Mouais, mouais, mouais…L’ennui en effet, c’est que cela ne fonctionne pas tout à fait- le public est peut-être fait de gens très différents mais ,c’est un des miracles du théâtre, il est loin, très loin même d’être bête et insensible, et avant-hier soir, il semblait n’être pas dupe ! La pièce de T. Williams , passée à la machine à laver Mouawad, ressort de là en charpie, et, mis à part les scènes entre les deux soeurs, et entre Blanche et Stanley, le scénario devient un prétexte à la création de belles images , ( dont certaines déjà vues dans (A)polonnia…).

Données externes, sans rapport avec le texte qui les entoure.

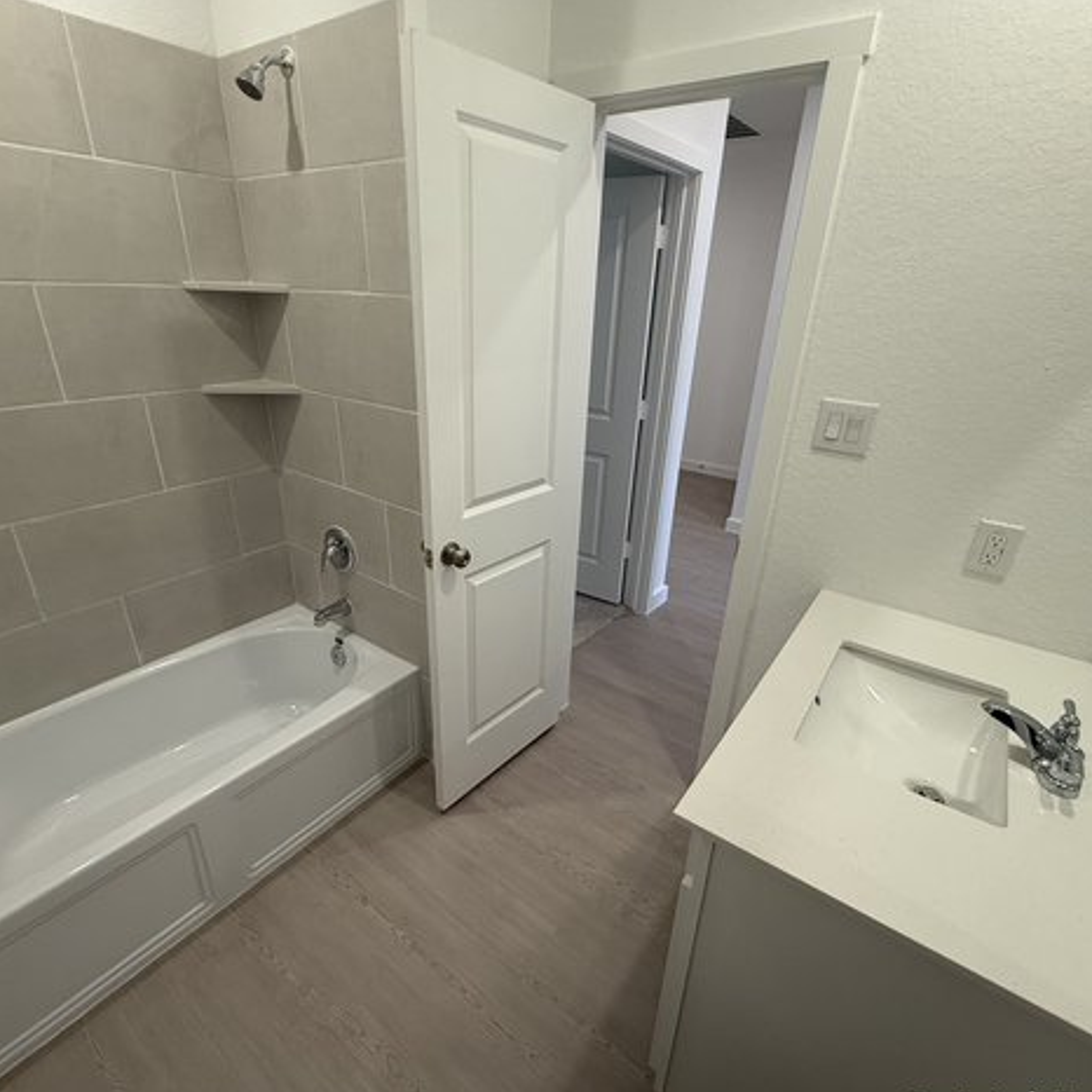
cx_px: 539
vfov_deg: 84.0
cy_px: 553
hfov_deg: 84.0
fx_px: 607
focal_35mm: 17
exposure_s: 1/120
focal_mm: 2.22
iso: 250
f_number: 2.2
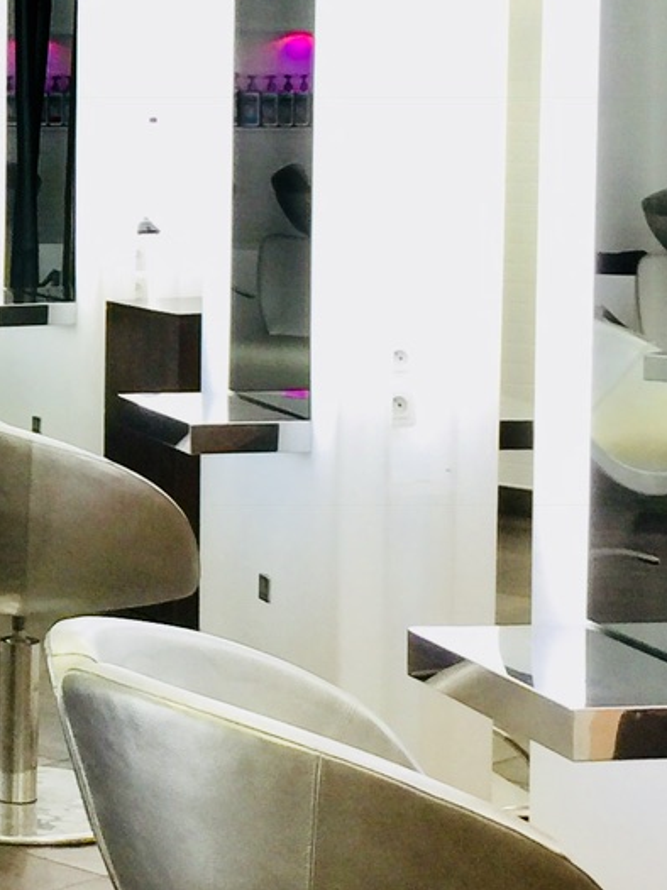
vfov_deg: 17.4
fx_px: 2905
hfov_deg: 12.3
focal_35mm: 113
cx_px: -437
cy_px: 271
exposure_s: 1/17
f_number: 2.2
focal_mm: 4.15
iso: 50
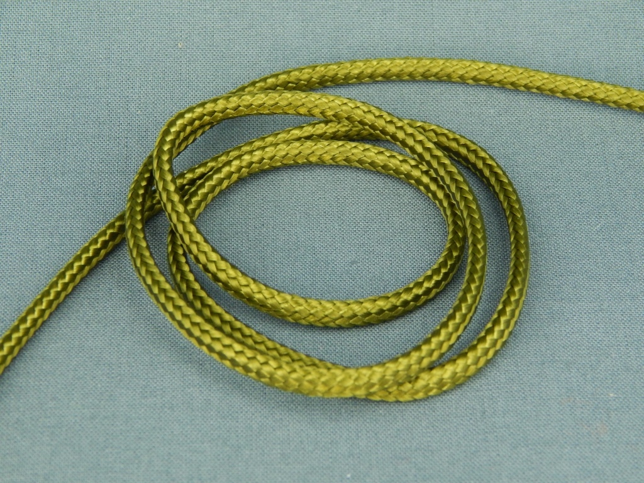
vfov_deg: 11.2
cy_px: 242
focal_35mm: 132
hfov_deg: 14.9
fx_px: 2456
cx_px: 322
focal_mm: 23.4
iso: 400
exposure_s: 1/125
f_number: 4.8
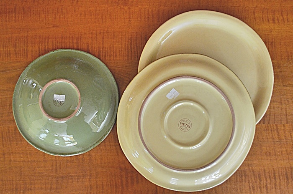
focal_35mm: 36
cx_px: 146
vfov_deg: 36.8
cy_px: 97
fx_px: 293
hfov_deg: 53.2
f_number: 4
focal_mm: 24
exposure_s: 1/15
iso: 1100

Le temps parait donc longuet surtout vers la fin de ces deux heures quarante cinq, et bien rares sont les véritables moments d’émotion. Comme si, par delà la tombe, le cher Tennessee s’était un peu vengé du sort fait à sa pièce…. Mais c’est bien le metteur en scène qui a été chercher W. Mouawad! En fait, le système warlikowskien, malgré ses grandes qualités, semble un peu à bout de souffle! Le réalisateur polonais, devenu la véritable coqueluche des festivals occidentaux, devrait sans doute réviser une copie devenue quelque peu narcissique avec le temps…
Alors à voir? C’est selon: si vous avez envie d’aller voir Isabelle Huppert dans quelques scènes cultes du Tramway nommé Désir laissées par bonheur à peu près intactes, et si vous n’avez jamais vu de mise en scène de Warlikowski, cela pourrait être une occasion, sinon on n’est pas obligé d’être béat devant toute cette sophistication et ce raffinement lumineux et sonore, et l’on peut s’abstenir. Le public en tout cas n’avale pas tout ce que l’on veut, comme le croit sans doute naïvement le metteur en scène, et les rappels ont été du genre plutôt pingre… C’est peut-être une leçon qu’il devrait méditer.
L’équation: pièce ultra-connue surtout pour son adaptation au cinéma avec des acteurs culte (mais ici bien charcutée) +une comédienne-vedette de cinéma, et des comédiens solides + une scénographie un peu prétentieuse+ de la musique rock et des lumières sophistiquées… Cela ne fonctionne pas à tous les coups… même si c’est admirablement bien réalisé. Il y manque tout simplement un peu d’âme… » L’humilité est le contre-poison de l’orgueil « , disait déjà Voltaire, et cela vaut aussi pour le théâtre contemporain.
Philippe du Vignal
(1) Un tramway ,voir plus bas dans Le Théâtre du Blog.
Théâtre de l’Odéon jusqu’au 3 avril.